*** AVAILABLE DATA ***

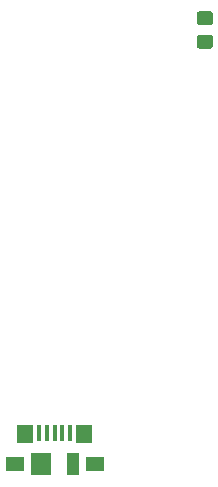
<source format=gtp>
%TF.GenerationSoftware,KiCad,Pcbnew,(5.1.10)-1*%
%TF.CreationDate,2021-09-02T19:06:41+08:00*%
%TF.ProjectId,nodemcu_board,6e6f6465-6d63-4755-9f62-6f6172642e6b,rev?*%
%TF.SameCoordinates,Original*%
%TF.FileFunction,Paste,Top*%
%TF.FilePolarity,Positive*%
%FSLAX46Y46*%
G04 Gerber Fmt 4.6, Leading zero omitted, Abs format (unit mm)*
G04 Created by KiCad (PCBNEW (5.1.10)-1) date 2021-09-02 19:06:41*
%MOMM*%
%LPD*%
G01*
G04 APERTURE LIST*
%ADD10R,0.450000X1.380000*%
%ADD11R,1.425000X1.550000*%
%ADD12R,1.650000X1.300000*%
%ADD13R,1.800000X1.900000*%
%ADD14R,1.000000X1.900000*%
G04 APERTURE END LIST*
%TO.C,R1*%
G36*
G01*
X161486001Y-90198000D02*
X160585999Y-90198000D01*
G75*
G02*
X160336000Y-89948001I0J249999D01*
G01*
X160336000Y-89247999D01*
G75*
G02*
X160585999Y-88998000I249999J0D01*
G01*
X161486001Y-88998000D01*
G75*
G02*
X161736000Y-89247999I0J-249999D01*
G01*
X161736000Y-89948001D01*
G75*
G02*
X161486001Y-90198000I-249999J0D01*
G01*
G37*
G36*
G01*
X161486001Y-92198000D02*
X160585999Y-92198000D01*
G75*
G02*
X160336000Y-91948001I0J249999D01*
G01*
X160336000Y-91247999D01*
G75*
G02*
X160585999Y-90998000I249999J0D01*
G01*
X161486001Y-90998000D01*
G75*
G02*
X161736000Y-91247999I0J-249999D01*
G01*
X161736000Y-91948001D01*
G75*
G02*
X161486001Y-92198000I-249999J0D01*
G01*
G37*
%TD*%
D10*
%TO.C,J1*%
X147036000Y-124698000D03*
X147686000Y-124698000D03*
X148336000Y-124698000D03*
X148986000Y-124698000D03*
X149636000Y-124698000D03*
D11*
X145848500Y-124783000D03*
X150823500Y-124783000D03*
D12*
X144961000Y-127358000D03*
X151711000Y-127358000D03*
D13*
X147186000Y-127358000D03*
D14*
X149886000Y-127358000D03*
%TD*%
M02*

</source>
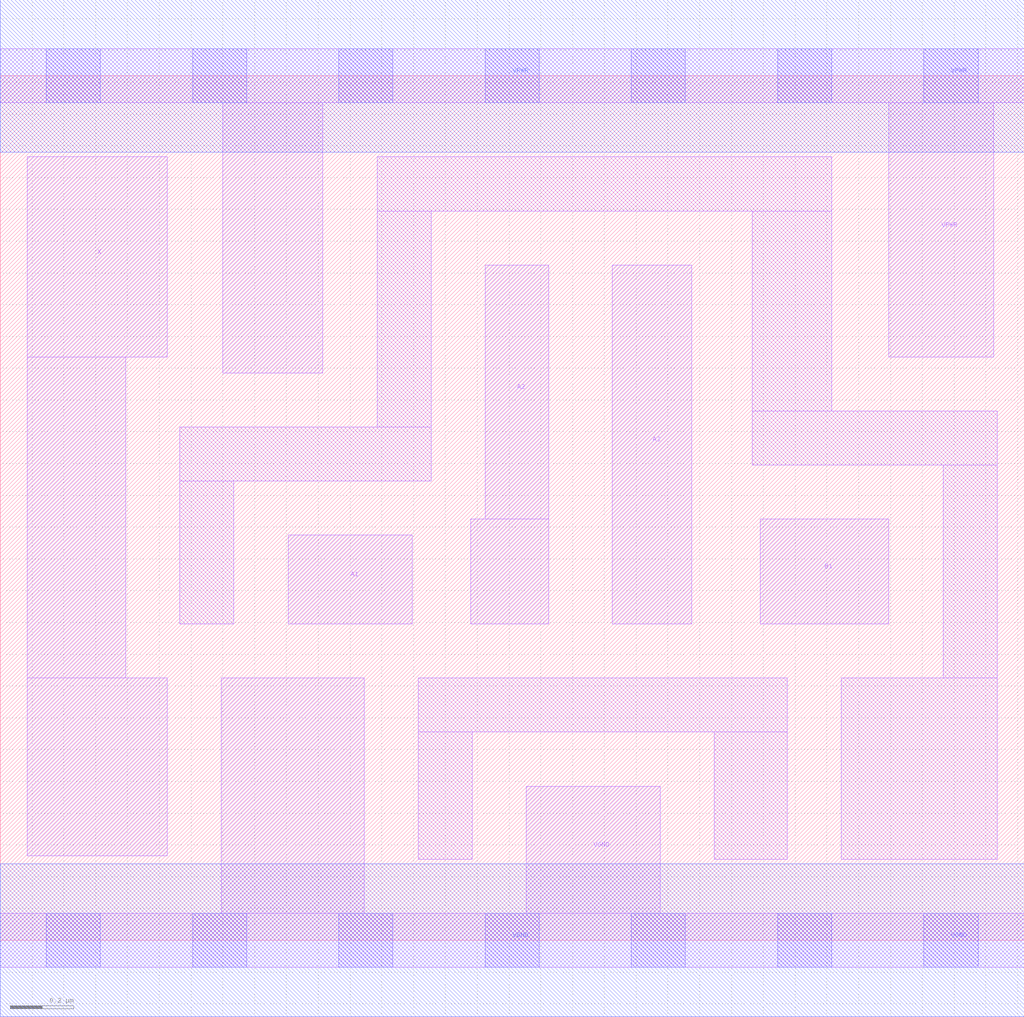
<source format=lef>
# Copyright 2020 The SkyWater PDK Authors
#
# Licensed under the Apache License, Version 2.0 (the "License");
# you may not use this file except in compliance with the License.
# You may obtain a copy of the License at
#
#     https://www.apache.org/licenses/LICENSE-2.0
#
# Unless required by applicable law or agreed to in writing, software
# distributed under the License is distributed on an "AS IS" BASIS,
# WITHOUT WARRANTIES OR CONDITIONS OF ANY KIND, either express or implied.
# See the License for the specific language governing permissions and
# limitations under the License.
#
# SPDX-License-Identifier: Apache-2.0

VERSION 5.7 ;
  NAMESCASESENSITIVE ON ;
  NOWIREEXTENSIONATPIN ON ;
  DIVIDERCHAR "/" ;
  BUSBITCHARS "[]" ;
UNITS
  DATABASE MICRONS 200 ;
END UNITS
MACRO sky130_fd_sc_hd__o31a_1
  CLASS CORE ;
  SOURCE USER ;
  FOREIGN sky130_fd_sc_hd__o31a_1 ;
  ORIGIN  0.000000  0.000000 ;
  SIZE  3.220000 BY  2.720000 ;
  SYMMETRY X Y R90 ;
  SITE unithd ;
  PIN A1
    ANTENNAGATEAREA  0.247500 ;
    DIRECTION INPUT ;
    USE SIGNAL ;
    PORT
      LAYER li1 ;
        RECT 0.905000 0.995000 1.295000 1.275000 ;
    END
  END A1
  PIN A2
    ANTENNAGATEAREA  0.247500 ;
    DIRECTION INPUT ;
    USE SIGNAL ;
    PORT
      LAYER li1 ;
        RECT 1.480000 0.995000 1.725000 1.325000 ;
        RECT 1.525000 1.325000 1.725000 2.125000 ;
    END
  END A2
  PIN A3
    ANTENNAGATEAREA  0.247500 ;
    DIRECTION INPUT ;
    USE SIGNAL ;
    PORT
      LAYER li1 ;
        RECT 1.925000 0.995000 2.175000 2.125000 ;
    END
  END A3
  PIN B1
    ANTENNAGATEAREA  0.247500 ;
    DIRECTION INPUT ;
    USE SIGNAL ;
    PORT
      LAYER li1 ;
        RECT 2.390000 0.995000 2.795000 1.325000 ;
    END
  END B1
  PIN X
    ANTENNADIFFAREA  0.594000 ;
    DIRECTION OUTPUT ;
    USE SIGNAL ;
    PORT
      LAYER li1 ;
        RECT 0.085000 0.265000 0.525000 0.825000 ;
        RECT 0.085000 0.825000 0.395000 1.835000 ;
        RECT 0.085000 1.835000 0.525000 2.465000 ;
    END
  END X
  PIN VGND
    DIRECTION INOUT ;
    SHAPE ABUTMENT ;
    USE GROUND ;
    PORT
      LAYER li1 ;
        RECT 0.000000 -0.085000 3.220000 0.085000 ;
        RECT 0.695000  0.085000 1.145000 0.825000 ;
        RECT 1.655000  0.085000 2.075000 0.485000 ;
      LAYER mcon ;
        RECT 0.145000 -0.085000 0.315000 0.085000 ;
        RECT 0.605000 -0.085000 0.775000 0.085000 ;
        RECT 1.065000 -0.085000 1.235000 0.085000 ;
        RECT 1.525000 -0.085000 1.695000 0.085000 ;
        RECT 1.985000 -0.085000 2.155000 0.085000 ;
        RECT 2.445000 -0.085000 2.615000 0.085000 ;
        RECT 2.905000 -0.085000 3.075000 0.085000 ;
      LAYER met1 ;
        RECT 0.000000 -0.240000 3.220000 0.240000 ;
    END
  END VGND
  PIN VPWR
    DIRECTION INOUT ;
    SHAPE ABUTMENT ;
    USE POWER ;
    PORT
      LAYER li1 ;
        RECT 0.000000 2.635000 3.220000 2.805000 ;
        RECT 0.700000 1.785000 1.015000 2.635000 ;
        RECT 2.795000 1.835000 3.125000 2.635000 ;
      LAYER mcon ;
        RECT 0.145000 2.635000 0.315000 2.805000 ;
        RECT 0.605000 2.635000 0.775000 2.805000 ;
        RECT 1.065000 2.635000 1.235000 2.805000 ;
        RECT 1.525000 2.635000 1.695000 2.805000 ;
        RECT 1.985000 2.635000 2.155000 2.805000 ;
        RECT 2.445000 2.635000 2.615000 2.805000 ;
        RECT 2.905000 2.635000 3.075000 2.805000 ;
      LAYER met1 ;
        RECT 0.000000 2.480000 3.220000 2.960000 ;
    END
  END VPWR
  OBS
    LAYER li1 ;
      RECT 0.565000 0.995000 0.735000 1.445000 ;
      RECT 0.565000 1.445000 1.355000 1.615000 ;
      RECT 1.185000 1.615000 1.355000 2.295000 ;
      RECT 1.185000 2.295000 2.615000 2.465000 ;
      RECT 1.315000 0.255000 1.485000 0.655000 ;
      RECT 1.315000 0.655000 2.475000 0.825000 ;
      RECT 2.245000 0.255000 2.475000 0.655000 ;
      RECT 2.365000 1.495000 3.135000 1.665000 ;
      RECT 2.365000 1.665000 2.615000 2.295000 ;
      RECT 2.645000 0.255000 3.135000 0.825000 ;
      RECT 2.965000 0.825000 3.135000 1.495000 ;
  END
END sky130_fd_sc_hd__o31a_1
END LIBRARY

</source>
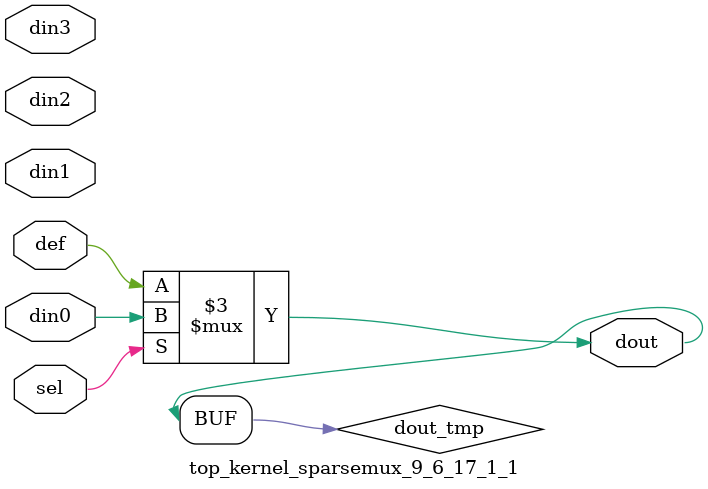
<source format=v>
`timescale 1ns / 1ps

module top_kernel_sparsemux_9_6_17_1_1 (din0,din1,din2,din3,def,sel,dout);

parameter din0_WIDTH = 1;

parameter din1_WIDTH = 1;

parameter din2_WIDTH = 1;

parameter din3_WIDTH = 1;

parameter def_WIDTH = 1;
parameter sel_WIDTH = 1;
parameter dout_WIDTH = 1;

parameter [sel_WIDTH-1:0] CASE0 = 1;

parameter [sel_WIDTH-1:0] CASE1 = 1;

parameter [sel_WIDTH-1:0] CASE2 = 1;

parameter [sel_WIDTH-1:0] CASE3 = 1;

parameter ID = 1;
parameter NUM_STAGE = 1;



input [din0_WIDTH-1:0] din0;

input [din1_WIDTH-1:0] din1;

input [din2_WIDTH-1:0] din2;

input [din3_WIDTH-1:0] din3;

input [def_WIDTH-1:0] def;
input [sel_WIDTH-1:0] sel;

output [dout_WIDTH-1:0] dout;



reg [dout_WIDTH-1:0] dout_tmp;


always @ (*) begin
(* parallel_case *) case (sel)
    
    CASE0 : dout_tmp = din0;
    
    CASE1 : dout_tmp = din1;
    
    CASE2 : dout_tmp = din2;
    
    CASE3 : dout_tmp = din3;
    
    default : dout_tmp = def;
endcase
end


assign dout = dout_tmp;



endmodule

</source>
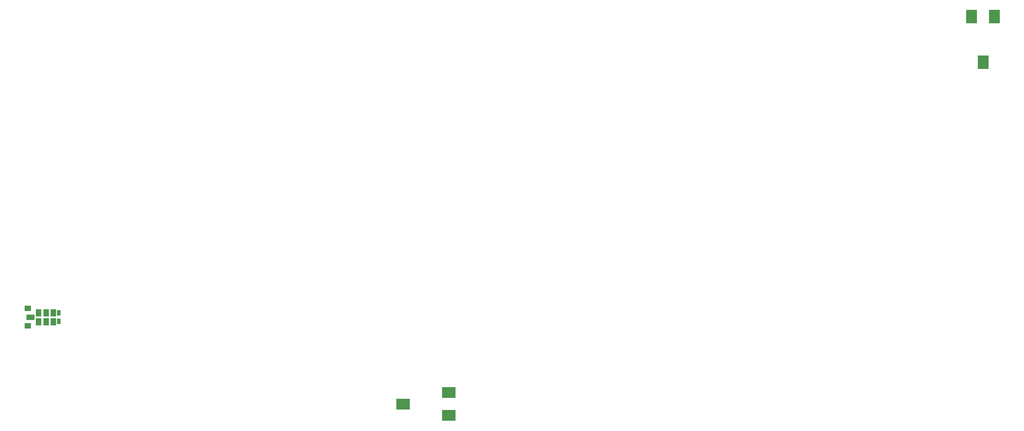
<source format=gbr>
%TF.GenerationSoftware,KiCad,Pcbnew,(7.0.0)*%
%TF.CreationDate,2023-06-01T08:47:21-06:00*%
%TF.ProjectId,ENCE 3231 final project,454e4345-2033-4323-9331-2066696e616c,rev?*%
%TF.SameCoordinates,Original*%
%TF.FileFunction,Paste,Top*%
%TF.FilePolarity,Positive*%
%FSLAX46Y46*%
G04 Gerber Fmt 4.6, Leading zero omitted, Abs format (unit mm)*
G04 Created by KiCad (PCBNEW (7.0.0)) date 2023-06-01 08:47:21*
%MOMM*%
%LPD*%
G01*
G04 APERTURE LIST*
%ADD10R,2.000000X2.500000*%
%ADD11R,1.070000X1.400000*%
%ADD12R,1.300000X1.100000*%
%ADD13R,0.650000X1.000000*%
%ADD14R,1.500000X1.000000*%
%ADD15R,2.500000X2.000000*%
G04 APERTURE END LIST*
D10*
%TO.C,RV2*%
X215534999Y-107434999D03*
X217684999Y-116084999D03*
X219834999Y-107434999D03*
%TD*%
D11*
%TO.C,M1*%
X39339999Y-165149999D03*
X40749999Y-165149999D03*
X42159999Y-165149999D03*
X39339999Y-163449999D03*
X40749999Y-163449999D03*
X42159999Y-163449999D03*
D12*
X37304999Y-165949999D03*
X37304999Y-162649999D03*
D13*
X43179999Y-165099999D03*
D14*
X37804999Y-164299999D03*
D13*
X43179999Y-163499999D03*
%TD*%
D15*
%TO.C,RV1*%
X116839999Y-178579999D03*
X108189999Y-180729999D03*
X116839999Y-182879999D03*
%TD*%
M02*

</source>
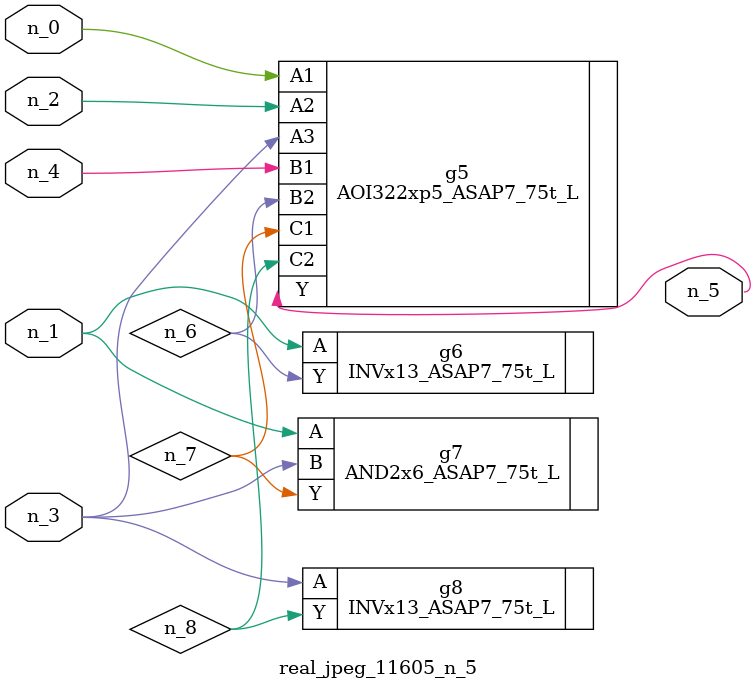
<source format=v>
module real_jpeg_11605_n_5 (n_4, n_0, n_1, n_2, n_3, n_5);

input n_4;
input n_0;
input n_1;
input n_2;
input n_3;

output n_5;

wire n_8;
wire n_6;
wire n_7;

AOI322xp5_ASAP7_75t_L g5 ( 
.A1(n_0),
.A2(n_2),
.A3(n_3),
.B1(n_4),
.B2(n_6),
.C1(n_7),
.C2(n_8),
.Y(n_5)
);

INVx13_ASAP7_75t_L g6 ( 
.A(n_1),
.Y(n_6)
);

AND2x6_ASAP7_75t_L g7 ( 
.A(n_1),
.B(n_3),
.Y(n_7)
);

INVx13_ASAP7_75t_L g8 ( 
.A(n_3),
.Y(n_8)
);


endmodule
</source>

*** End of AVAILABLE DATA ***

◆ REQUIREMENT: Whenever a line in the preceding entries includes the word "format", count it, and state the total alone.

◆ ANSWER BOX: 7